Every day, Lucy Dong and her best friend Amy Zhu wake at 7am, munch through their breakfast of steamed buns and noodles, and head off to what may be the best schooling system in the world.

The 10-year-olds, who are natives of Shanghai, China's sprawling financial capital, study in 35-minute bursts from around 8am to 4pm, with a small break for lunch - and a class meeting - sandwiched in the middle.

Outside school hours, the girls' lives are a blur of extra-curricular activities: English class, flute class, drumming class, handwriting class, calligraphy class, Taekwondo training, modelling lessons and choir practice.

Over the coming years, as they chase their respective dreams of becoming an astronaut and a poetry reciter, Lucy and Amy's lives are unlikely to be easy.


But they will at least be part of an education system that appears to be paying great dividends.

This week, Shanghai was crowned - for the second time - the champion of the Programme for International Student Assessment (Pisa), which compares the maths, reading and science skills of 510,000 secondary school students around the world.

Shanghai's students came top of the global class in maths with an average score of 613 (up from 600 in the last Pisa tests of 2010). That was 119 points, or the equivalent of nearly three years of schooling, above the average, and placed Shanghai 25 places above Britain, which had 494 points. New Zealand was 22nd equal with 500 points.

Shanghai also came top in reading (570 points), just ahead of Hong Kong and Singapore, which joined it on the podium in all three Pisa categories.

Britain languished in 23rd place with 499 points, while New Zealand was 13th equal with 512 points.

Shanghai was also victorious in science (Britain came 21st and New Zealand 18th) and excelled when it came to "top performers". Twenty-five per cent of its students were placed in that bracket, the Pisa results showed.

Some experts question the value of comparing cities and countries. Others point out that Shanghai's relatively well-funded schools and well-paid teachers are not representative of the Chinese education system as a whole. Average pay for a Shanghai teacher is 4400 yuan ($880) a month compared with 2000 yuan in some cities in the southwestern province of Yunnan.

Professor Kong Lingshuai of the College of Education at Shanghai Normal University has studied the city's Pisa successes.

He says that the secret is a mix of "traditional elements and modern elements". The former relate to the high expectations of "tiger" parents, and a belief instilled in Chinese children from a young age that effort is crucial to gaining a good education.

"Chinese parents pay great attention to their children's education in the hope that their sons will one day become dragons and their daughters phoenixes," says Kong.

The "modern elements" include Shanghai's willingness constantly to adapt its curriculum and teaching practices; its focus on improving under-achieving schools by pairing them with those that excel; its openness to foreign ideas; and the introduction of performance-related pay.

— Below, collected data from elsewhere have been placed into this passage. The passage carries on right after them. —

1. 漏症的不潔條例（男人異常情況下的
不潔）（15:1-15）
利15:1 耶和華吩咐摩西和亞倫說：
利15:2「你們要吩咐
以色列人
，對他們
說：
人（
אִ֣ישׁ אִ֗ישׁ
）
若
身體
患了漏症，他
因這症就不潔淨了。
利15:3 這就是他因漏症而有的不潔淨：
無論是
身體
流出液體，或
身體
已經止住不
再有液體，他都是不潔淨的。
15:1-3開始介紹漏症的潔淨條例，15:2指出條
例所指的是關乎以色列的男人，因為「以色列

An obsession with training has also been key, says Kong. As of last year, new teachers have to undergo a standardised, one-year training course before starting in the classroom.

Once qualified, they are required to complete at least 240 hours' training in their first five years. Teachers are also encouraged to attend each other's classes to promote a culture of "idea sharing, exchanging and positive competition".

Outsiders often dismiss China's education system as a pressure-cooker-style frenzy of exams that places too much emphasis on rote-learning and does little to stimulate creativity.

But in Shanghai at least, that may be starting to change.

Authorities are attempting to move away from testing that relies too heavily on memorising facts and figures, and some schools are also giving students more time to play, rather than just study.

Gao Xinhong, a Shanghai student who became a minor local celebrity after getting the highest marks in this year's "gaokao" university entrance exams, says the schooling system is becoming more flexible.

"The greatest part of Shanghai's education system was that it gave me a broad perspective compared to other Chinese cities. Shanghai's education is good because it does not treat grades as the only thing for a student," she says.

Zhu Yi, the father of 10-year-old Amy Zhu, agrees. "It is much better than before. Schools in Shanghai now focus on the all-round development of students," says Yi, a sports instructor.

He points to an ancient Chinese dedication to learning when asked to explain the city's Pisa successes, but warns: "Education is cultural. It can't simply be copied or borrowed."

Kong says cultural factors have been central to Shanghai's Pisa glories but suggests western students hoping to catch up with their Asian peers would do well to take on some extra homework.

"The number of hours Chinese students put into homework is several times higher than their western pals," he says.

Lucy Dong's mother, Wang Huichun, says that even Shanghai's over-achieving students need to work harder if they are to keep succeeding.

"[My daughter's] school is more interested in the arts than it is in academic performance," Wang complains, in true "tiger mother" fashion.

"There is not enough homework. It worries me a little."